You’re completely right
I’d like to build on to your post with the focus on, “what does effective inner work look like?” With a more specific look into the approach to self-help rather than the self-help tactic.
I’d imagine 80% of the reasoning is utilizing the scientific method
I would love more insight into his process when he was engaging in “inner work,” as I suspect that his process vaguely resembles: He has a vague idea of what his problem is and hear of a meditation retreat that offers miraculous benefits > Try it out > right after the experience determines whether or not it worked
As opposed to: Figuring out operational definition of your problem > looking at the evidence to form a hypothesis reflecting on the intended course of action and the intended measurable results > test it out > compare results at the end
Have you seen Most “inner work” is not optimized for results?
Note: Sid is anonymous.
Um, trainers reviews are mostly like this too, I’d imagine?

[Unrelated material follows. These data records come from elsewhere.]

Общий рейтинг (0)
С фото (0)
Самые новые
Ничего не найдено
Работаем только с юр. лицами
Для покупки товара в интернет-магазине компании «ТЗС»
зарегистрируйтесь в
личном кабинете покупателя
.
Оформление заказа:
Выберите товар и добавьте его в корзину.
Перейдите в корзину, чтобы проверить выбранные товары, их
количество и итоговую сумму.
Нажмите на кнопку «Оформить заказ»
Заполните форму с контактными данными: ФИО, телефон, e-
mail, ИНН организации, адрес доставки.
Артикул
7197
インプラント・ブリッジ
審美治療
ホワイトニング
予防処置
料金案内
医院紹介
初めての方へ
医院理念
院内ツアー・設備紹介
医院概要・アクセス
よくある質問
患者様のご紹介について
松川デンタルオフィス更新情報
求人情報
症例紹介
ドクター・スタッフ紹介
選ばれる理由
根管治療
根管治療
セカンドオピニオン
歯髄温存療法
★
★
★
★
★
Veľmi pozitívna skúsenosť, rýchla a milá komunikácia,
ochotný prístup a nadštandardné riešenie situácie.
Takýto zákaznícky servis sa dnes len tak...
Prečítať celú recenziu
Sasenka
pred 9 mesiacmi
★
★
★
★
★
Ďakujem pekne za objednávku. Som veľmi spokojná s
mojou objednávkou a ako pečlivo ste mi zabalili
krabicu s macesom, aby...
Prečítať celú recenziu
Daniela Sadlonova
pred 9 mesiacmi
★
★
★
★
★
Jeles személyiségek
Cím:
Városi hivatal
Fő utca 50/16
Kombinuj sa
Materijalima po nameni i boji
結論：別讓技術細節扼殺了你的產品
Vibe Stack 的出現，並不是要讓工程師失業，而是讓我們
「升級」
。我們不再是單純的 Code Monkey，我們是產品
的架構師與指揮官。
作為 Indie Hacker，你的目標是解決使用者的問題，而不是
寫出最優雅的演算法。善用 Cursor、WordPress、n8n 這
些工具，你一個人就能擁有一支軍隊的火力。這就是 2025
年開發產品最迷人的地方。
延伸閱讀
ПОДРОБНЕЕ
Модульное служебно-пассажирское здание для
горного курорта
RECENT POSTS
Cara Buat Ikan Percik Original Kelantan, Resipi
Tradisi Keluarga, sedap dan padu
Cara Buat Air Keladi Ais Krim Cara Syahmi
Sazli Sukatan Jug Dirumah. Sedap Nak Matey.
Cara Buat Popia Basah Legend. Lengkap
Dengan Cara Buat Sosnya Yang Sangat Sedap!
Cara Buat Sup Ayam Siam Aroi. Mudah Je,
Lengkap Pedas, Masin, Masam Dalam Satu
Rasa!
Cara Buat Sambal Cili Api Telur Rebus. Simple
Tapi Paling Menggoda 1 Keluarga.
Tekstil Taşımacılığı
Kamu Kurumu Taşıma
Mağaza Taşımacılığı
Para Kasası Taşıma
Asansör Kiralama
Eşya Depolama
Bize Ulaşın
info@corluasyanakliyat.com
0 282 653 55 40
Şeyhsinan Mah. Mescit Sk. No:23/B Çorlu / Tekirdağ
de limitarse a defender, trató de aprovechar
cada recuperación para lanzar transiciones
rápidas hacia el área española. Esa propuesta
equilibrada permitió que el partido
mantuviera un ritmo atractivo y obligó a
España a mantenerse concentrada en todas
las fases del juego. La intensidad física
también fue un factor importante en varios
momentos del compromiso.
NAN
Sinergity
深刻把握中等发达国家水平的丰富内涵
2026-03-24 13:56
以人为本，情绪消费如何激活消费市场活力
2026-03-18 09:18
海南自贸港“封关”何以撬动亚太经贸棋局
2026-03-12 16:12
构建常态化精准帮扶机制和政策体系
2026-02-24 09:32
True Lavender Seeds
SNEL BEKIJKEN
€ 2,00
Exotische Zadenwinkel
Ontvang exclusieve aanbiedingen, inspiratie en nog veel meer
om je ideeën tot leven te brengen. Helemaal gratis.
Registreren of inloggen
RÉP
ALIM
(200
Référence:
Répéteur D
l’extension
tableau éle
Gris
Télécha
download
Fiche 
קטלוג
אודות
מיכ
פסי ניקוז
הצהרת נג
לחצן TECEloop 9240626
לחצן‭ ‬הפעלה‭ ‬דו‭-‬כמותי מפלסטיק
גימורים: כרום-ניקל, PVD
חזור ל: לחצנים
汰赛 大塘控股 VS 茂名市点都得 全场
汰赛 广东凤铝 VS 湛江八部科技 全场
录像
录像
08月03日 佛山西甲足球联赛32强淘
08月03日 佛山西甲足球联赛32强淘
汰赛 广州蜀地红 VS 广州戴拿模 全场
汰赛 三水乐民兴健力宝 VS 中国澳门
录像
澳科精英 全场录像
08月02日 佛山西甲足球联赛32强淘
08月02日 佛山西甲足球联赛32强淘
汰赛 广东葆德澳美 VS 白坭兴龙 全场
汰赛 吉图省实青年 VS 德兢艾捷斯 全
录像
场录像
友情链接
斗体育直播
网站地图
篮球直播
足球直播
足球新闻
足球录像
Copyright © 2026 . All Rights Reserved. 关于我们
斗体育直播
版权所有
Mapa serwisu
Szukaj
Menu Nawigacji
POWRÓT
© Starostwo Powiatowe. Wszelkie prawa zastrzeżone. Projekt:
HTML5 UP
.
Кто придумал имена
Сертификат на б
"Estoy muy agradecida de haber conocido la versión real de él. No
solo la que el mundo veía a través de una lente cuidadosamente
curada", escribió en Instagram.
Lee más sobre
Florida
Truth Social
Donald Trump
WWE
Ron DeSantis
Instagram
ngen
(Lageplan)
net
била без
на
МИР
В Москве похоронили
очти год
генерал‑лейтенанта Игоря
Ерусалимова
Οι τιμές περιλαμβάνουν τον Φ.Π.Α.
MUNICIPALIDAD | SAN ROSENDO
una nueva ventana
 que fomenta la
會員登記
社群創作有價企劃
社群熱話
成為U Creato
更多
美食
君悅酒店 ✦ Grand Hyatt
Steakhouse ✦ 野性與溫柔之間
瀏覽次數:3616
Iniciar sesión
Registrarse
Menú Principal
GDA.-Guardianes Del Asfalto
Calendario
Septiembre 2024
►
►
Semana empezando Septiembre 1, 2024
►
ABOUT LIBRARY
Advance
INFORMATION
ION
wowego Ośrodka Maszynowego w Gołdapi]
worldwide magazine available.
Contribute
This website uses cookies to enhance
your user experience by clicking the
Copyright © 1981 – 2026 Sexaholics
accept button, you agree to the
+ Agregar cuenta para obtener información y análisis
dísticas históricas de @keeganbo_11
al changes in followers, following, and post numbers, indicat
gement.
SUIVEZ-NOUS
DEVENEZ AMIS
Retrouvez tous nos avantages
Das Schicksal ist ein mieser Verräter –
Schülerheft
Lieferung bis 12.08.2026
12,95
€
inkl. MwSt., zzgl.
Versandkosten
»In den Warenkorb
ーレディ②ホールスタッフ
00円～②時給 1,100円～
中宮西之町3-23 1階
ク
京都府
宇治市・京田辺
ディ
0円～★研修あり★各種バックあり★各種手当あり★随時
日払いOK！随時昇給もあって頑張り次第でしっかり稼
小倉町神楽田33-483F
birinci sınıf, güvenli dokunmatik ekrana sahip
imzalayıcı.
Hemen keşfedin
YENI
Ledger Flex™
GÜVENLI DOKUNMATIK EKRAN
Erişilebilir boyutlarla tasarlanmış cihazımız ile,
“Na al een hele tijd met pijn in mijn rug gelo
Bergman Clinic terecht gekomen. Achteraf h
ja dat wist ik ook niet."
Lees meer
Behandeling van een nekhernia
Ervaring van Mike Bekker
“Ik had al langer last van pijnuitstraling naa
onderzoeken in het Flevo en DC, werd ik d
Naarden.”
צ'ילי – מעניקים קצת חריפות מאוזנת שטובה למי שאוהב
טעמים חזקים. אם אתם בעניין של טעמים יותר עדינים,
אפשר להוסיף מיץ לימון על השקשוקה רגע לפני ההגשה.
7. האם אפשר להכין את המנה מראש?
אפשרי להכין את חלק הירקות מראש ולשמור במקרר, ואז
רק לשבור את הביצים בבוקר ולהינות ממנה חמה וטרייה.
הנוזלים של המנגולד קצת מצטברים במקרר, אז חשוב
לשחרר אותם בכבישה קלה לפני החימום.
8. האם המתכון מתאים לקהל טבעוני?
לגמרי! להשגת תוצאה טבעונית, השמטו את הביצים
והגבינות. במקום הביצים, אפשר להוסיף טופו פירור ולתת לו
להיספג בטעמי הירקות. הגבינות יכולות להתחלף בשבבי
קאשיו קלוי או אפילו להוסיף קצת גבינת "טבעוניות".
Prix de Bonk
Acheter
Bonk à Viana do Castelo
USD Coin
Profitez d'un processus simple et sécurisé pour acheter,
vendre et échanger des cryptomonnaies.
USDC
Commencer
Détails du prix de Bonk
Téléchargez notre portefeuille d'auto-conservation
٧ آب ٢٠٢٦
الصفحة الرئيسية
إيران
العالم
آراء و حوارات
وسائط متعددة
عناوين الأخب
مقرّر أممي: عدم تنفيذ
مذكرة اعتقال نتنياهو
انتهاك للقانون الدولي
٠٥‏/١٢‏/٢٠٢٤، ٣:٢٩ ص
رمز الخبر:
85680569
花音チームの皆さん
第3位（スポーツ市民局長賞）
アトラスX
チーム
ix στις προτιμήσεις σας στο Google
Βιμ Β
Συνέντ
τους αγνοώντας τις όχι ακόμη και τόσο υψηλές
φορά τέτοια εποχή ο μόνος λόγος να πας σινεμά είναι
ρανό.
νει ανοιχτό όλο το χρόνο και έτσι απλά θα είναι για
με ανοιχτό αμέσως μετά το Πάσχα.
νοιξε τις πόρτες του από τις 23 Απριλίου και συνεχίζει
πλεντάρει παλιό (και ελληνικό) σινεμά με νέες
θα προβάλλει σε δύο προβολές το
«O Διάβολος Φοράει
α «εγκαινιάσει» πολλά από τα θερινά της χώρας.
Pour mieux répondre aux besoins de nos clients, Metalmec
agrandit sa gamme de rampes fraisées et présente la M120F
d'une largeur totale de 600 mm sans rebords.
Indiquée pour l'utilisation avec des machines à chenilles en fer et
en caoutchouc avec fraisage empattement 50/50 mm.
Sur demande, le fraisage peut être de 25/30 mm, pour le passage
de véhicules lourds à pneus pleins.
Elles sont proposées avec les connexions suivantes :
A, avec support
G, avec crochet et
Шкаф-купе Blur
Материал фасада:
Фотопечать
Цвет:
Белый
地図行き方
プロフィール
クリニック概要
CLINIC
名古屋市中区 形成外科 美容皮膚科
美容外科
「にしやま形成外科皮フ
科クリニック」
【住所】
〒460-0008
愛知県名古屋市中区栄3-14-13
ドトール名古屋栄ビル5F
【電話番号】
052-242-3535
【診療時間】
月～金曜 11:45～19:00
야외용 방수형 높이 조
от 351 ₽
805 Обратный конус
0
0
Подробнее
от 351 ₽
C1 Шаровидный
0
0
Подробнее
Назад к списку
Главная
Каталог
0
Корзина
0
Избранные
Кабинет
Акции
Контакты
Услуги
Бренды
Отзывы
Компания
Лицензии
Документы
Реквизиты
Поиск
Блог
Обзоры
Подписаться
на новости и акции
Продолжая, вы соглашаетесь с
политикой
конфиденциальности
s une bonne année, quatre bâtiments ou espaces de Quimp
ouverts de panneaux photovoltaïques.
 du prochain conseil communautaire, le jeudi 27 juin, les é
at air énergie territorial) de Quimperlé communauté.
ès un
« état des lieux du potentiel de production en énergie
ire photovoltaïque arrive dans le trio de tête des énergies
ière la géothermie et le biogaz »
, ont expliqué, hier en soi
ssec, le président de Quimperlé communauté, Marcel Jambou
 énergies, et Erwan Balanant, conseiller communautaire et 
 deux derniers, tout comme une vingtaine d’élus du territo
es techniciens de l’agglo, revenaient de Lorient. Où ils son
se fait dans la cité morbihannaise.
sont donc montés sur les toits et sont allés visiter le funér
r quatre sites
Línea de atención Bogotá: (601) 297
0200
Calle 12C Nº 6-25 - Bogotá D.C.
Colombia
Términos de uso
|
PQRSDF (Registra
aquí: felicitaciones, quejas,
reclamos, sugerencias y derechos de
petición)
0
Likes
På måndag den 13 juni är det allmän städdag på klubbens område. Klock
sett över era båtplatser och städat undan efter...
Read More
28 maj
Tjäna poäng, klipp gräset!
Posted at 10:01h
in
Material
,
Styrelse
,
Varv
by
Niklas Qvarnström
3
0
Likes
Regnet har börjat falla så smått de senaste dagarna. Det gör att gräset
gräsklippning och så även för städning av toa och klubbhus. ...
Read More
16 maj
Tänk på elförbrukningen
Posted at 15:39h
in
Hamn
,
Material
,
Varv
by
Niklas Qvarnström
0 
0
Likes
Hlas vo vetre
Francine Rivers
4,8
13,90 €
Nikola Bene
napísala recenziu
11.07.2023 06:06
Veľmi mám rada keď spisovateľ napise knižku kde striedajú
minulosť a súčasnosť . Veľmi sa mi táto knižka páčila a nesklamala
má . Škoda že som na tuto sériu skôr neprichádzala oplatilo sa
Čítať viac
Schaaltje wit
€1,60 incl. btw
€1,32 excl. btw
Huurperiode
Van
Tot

What should be a good review and good advertisement isn’t the same as what is.
Which is not to disagree that results -based thinking is the ideal, and I think you could do great business by actually promising and getting testimonials for results
I guess one central problem for most people wanting therapy is that they do not know what ‘success’ looks like—at least the kind of ‘success’ they have or can move towards having internal alignment on.